* **ENTRIES PROVIDED**
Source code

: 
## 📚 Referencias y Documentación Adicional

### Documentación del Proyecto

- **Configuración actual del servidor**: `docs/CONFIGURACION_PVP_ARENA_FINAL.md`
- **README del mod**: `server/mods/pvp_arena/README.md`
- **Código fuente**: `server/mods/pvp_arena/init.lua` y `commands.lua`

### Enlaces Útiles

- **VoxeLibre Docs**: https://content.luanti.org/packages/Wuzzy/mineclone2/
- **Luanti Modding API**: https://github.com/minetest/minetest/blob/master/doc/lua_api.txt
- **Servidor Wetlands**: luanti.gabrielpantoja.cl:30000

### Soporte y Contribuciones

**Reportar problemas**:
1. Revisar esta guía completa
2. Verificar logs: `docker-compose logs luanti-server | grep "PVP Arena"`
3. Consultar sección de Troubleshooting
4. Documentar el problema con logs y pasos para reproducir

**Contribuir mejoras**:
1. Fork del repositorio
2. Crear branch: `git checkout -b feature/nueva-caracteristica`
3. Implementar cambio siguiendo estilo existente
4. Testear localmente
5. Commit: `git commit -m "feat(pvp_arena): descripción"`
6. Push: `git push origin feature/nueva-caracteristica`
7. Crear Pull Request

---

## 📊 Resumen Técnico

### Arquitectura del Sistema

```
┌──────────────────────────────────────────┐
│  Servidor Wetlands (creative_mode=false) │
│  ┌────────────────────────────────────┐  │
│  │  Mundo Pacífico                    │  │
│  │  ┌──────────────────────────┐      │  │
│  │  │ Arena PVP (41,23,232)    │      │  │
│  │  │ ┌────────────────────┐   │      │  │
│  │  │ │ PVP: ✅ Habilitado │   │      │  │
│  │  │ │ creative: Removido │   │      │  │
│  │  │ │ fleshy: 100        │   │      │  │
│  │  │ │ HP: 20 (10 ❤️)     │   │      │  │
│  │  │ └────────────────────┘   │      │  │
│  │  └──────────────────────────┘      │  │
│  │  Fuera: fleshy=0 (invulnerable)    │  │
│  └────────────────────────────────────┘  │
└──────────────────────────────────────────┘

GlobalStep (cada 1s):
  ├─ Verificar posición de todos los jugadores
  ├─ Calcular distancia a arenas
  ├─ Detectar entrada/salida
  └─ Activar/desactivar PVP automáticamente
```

* **EXERCISE OBJECTIVE**
Make an exact copy of the listing shown above.

* **ANSWER**
Source code

: 
## 📚 Referencias y Documentación Adicional

### Documentación del Proyecto

- **Configuración actual del servidor**: `docs/CONFIGURACION_PVP_ARENA_FINAL.md`
- **README del mod**: `server/mods/pvp_arena/README.md`
- **Código fuente**: `server/mods/pvp_arena/init.lua` y `commands.lua`

### Enlaces Útiles

- **VoxeLibre Docs**: https://content.luanti.org/packages/Wuzzy/mineclone2/
- **Luanti Modding API**: https://github.com/minetest/minetest/blob/master/doc/lua_api.txt
- **Servidor Wetlands**: luanti.gabrielpantoja.cl:30000

### Soporte y Contribuciones

**Reportar problemas**:
1. Revisar esta guía completa
2. Verificar logs: `docker-compose logs luanti-server | grep "PVP Arena"`
3. Consultar sección de Troubleshooting
4. Documentar el problema con logs y pasos para reproducir

**Contribuir mejoras**:
1. Fork del repositorio
2. Crear branch: `git checkout -b feature/nueva-caracteristica`
3. Implementar cambio siguiendo estilo existente
4. Testear localmente
5. Commit: `git commit -m "feat(pvp_arena): descripción"`
6. Push: `git push origin feature/nueva-caracteristica`
7. Crear Pull Request

---

## 📊 Resumen Técnico

### Arquitectura del Sistema

```
┌──────────────────────────────────────────┐
│  Servidor Wetlands (creative_mode=false) │
│  ┌────────────────────────────────────┐  │
│  │  Mundo Pacífico                    │  │
│  │  ┌──────────────────────────┐      │  │
│  │  │ Arena PVP (41,23,232)    │      │  │
│  │  │ ┌────────────────────┐   │      │  │
│  │  │ │ PVP: ✅ Habilitado │   │      │  │
│  │  │ │ creative: Removido │   │      │  │
│  │  │ │ fleshy: 100        │   │      │  │
│  │  │ │ HP: 20 (10 ❤️)     │   │      │  │
│  │  │ └────────────────────┘   │      │  │
│  │  └──────────────────────────┘      │  │
│  │  Fuera: fleshy=0 (invulnerable)    │  │
│  └────────────────────────────────────┘  │
└──────────────────────────────────────────┘

GlobalStep (cada 1s):
  ├─ Verificar posición de todos los jugadores
  ├─ Calcular distancia a arenas
  ├─ Detectar entrada/salida
  └─ Activar/desactivar PVP automáticamente
```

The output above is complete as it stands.